Tenchi Muyo! was one of the anime juggernauts of the 1990s, and the mania peaked in 1996 with the April release of the theatrical film Tenchi Muyo in Love. The time-traveling tale answered some lingering questions and provided dramatic closure for long-time fans while simultaneously being accessible to brand-new viewers. In an era before simulcasts were even considered possible, Pioneer saw to it that both the dub and sub premiered at Anime Expo within months of the film's Japanese theatrical release, and it was airing on the Sci-Fi Channel (as it was known then...) shortly thereafter. Tenchi, after all, was their otaku flagship for selling high-end home video formats! Perhaps you yourself own a copy of this film on the then-emerging “DVD” format, as packaged in a CD jewel case. All the later spinoffs, needless sequels that can all be summarized by the phrase “Tenchi meets another girl” and American comic-book like multiple continuities may have turned fans away back then, but in hindsight the 1996 television series Magical Project S—which reimagined the cast in a comedic yet traditional magical girl setting—is arguably the one piece of the Tenchi Muyo! empire which holds up the best, twenty years later, now that wacky fantasy harem anime are a dime a dozen. Come to think of it, it's strange how Hiroshi Negishi—oh no, I've…I've done it. By saying his name, I've resurrected memories of THE TRUE 1990s, the Satoru Akahori / Hiroshi Negishi vortex that churned out so much once-popular anime which we as a collective online whole have decided to simply NEVER SPEAK OF AGAIN. Why, in 1996 alone they unleashed those borderline-porn Sorcerer Hunters OAV sequels, the underrated NG Vs Knight Lamune & 40 Fire TV series (which also got borderline-porn OAV sequels), Master of Mosquiton, and Saber Marionette J... which is about to be remade, since its premise is more relevant to society and otaku tastes than ever before...I'm afraid this article must end NOW, lest we all be consumed!

So much came out in 1996, there's a near 100% chance that I left off one of your favorites.
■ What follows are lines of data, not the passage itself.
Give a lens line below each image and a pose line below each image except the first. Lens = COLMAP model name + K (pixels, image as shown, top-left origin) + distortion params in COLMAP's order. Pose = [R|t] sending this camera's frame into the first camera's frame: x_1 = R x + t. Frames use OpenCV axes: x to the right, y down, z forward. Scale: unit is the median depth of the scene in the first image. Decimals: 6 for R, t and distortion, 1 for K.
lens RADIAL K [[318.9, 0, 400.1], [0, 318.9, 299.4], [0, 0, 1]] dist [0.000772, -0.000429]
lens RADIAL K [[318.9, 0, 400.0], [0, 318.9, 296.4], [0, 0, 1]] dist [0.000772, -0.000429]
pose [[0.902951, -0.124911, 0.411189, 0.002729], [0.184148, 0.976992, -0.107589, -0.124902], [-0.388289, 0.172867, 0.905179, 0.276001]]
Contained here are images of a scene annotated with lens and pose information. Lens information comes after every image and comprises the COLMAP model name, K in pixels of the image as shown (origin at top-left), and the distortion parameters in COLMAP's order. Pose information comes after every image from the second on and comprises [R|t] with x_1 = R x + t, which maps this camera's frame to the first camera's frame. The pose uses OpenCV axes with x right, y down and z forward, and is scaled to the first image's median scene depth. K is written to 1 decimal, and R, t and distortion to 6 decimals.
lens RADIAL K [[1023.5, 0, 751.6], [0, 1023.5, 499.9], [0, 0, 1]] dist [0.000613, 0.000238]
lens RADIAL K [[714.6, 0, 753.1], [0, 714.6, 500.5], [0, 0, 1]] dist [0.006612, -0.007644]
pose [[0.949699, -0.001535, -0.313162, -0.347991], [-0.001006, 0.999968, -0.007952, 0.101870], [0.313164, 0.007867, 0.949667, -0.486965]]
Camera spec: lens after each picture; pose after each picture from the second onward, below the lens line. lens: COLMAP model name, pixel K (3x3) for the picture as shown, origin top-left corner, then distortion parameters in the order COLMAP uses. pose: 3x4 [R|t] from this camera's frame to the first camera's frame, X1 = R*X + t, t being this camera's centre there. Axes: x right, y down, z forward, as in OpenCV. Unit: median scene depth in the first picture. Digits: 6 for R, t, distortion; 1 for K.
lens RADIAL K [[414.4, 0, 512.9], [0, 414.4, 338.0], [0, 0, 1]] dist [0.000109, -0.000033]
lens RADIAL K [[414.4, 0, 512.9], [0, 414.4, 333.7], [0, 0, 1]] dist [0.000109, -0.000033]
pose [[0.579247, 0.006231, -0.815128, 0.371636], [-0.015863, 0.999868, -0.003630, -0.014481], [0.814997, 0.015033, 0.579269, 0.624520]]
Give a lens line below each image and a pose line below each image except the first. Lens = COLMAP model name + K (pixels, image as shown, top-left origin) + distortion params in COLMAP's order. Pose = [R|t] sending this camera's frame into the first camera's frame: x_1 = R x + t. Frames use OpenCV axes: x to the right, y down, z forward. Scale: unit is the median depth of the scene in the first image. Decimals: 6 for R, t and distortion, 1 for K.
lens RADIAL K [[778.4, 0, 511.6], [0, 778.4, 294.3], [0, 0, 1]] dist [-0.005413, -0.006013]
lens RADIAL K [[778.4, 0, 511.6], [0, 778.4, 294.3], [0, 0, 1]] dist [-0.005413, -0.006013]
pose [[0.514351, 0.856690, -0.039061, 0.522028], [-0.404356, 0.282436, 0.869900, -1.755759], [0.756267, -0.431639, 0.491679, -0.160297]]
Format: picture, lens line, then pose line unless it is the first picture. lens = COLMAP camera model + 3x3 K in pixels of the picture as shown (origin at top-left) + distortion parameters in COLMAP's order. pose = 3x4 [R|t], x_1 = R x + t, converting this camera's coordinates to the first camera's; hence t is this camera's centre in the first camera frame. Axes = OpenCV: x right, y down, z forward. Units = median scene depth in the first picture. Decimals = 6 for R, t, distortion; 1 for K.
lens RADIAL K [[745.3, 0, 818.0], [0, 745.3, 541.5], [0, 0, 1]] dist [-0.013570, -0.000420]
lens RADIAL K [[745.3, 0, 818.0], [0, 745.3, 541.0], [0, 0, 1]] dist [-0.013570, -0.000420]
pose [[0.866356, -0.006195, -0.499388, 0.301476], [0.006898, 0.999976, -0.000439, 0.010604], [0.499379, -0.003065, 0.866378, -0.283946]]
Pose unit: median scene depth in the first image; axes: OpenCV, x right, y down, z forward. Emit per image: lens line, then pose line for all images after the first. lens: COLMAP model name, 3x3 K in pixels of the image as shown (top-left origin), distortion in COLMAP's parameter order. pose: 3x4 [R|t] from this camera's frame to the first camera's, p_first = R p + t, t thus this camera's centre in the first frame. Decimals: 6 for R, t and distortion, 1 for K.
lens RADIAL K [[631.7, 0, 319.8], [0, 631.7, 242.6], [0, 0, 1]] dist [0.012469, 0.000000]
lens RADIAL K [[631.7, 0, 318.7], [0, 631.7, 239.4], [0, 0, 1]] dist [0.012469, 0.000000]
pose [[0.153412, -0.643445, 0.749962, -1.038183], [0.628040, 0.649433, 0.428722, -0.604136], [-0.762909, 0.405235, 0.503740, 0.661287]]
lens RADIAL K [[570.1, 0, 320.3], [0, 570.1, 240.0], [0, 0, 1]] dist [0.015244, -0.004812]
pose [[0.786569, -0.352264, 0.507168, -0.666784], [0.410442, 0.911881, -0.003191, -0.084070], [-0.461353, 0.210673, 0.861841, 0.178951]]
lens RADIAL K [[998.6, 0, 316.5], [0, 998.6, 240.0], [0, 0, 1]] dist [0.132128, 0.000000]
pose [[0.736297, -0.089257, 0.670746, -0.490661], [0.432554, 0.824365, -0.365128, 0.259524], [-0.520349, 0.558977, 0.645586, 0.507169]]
So let's hear about it in the comments, even if it IS Those Who Hunt Elves, the late-night success of which opened the floodgates to the state of TV anime as we know it! I didn't even get to mention Black Jack: The Movie, Shinesman, the original Birdy the Mighty, Spring and Chaos, that weird and unnecessary Kimagure Orange Road sequel movie, You're Under Arrest, Gekiganger 3 (the true show; Martian Successor Nadesico was the fake parody, I tell you!)and on and on.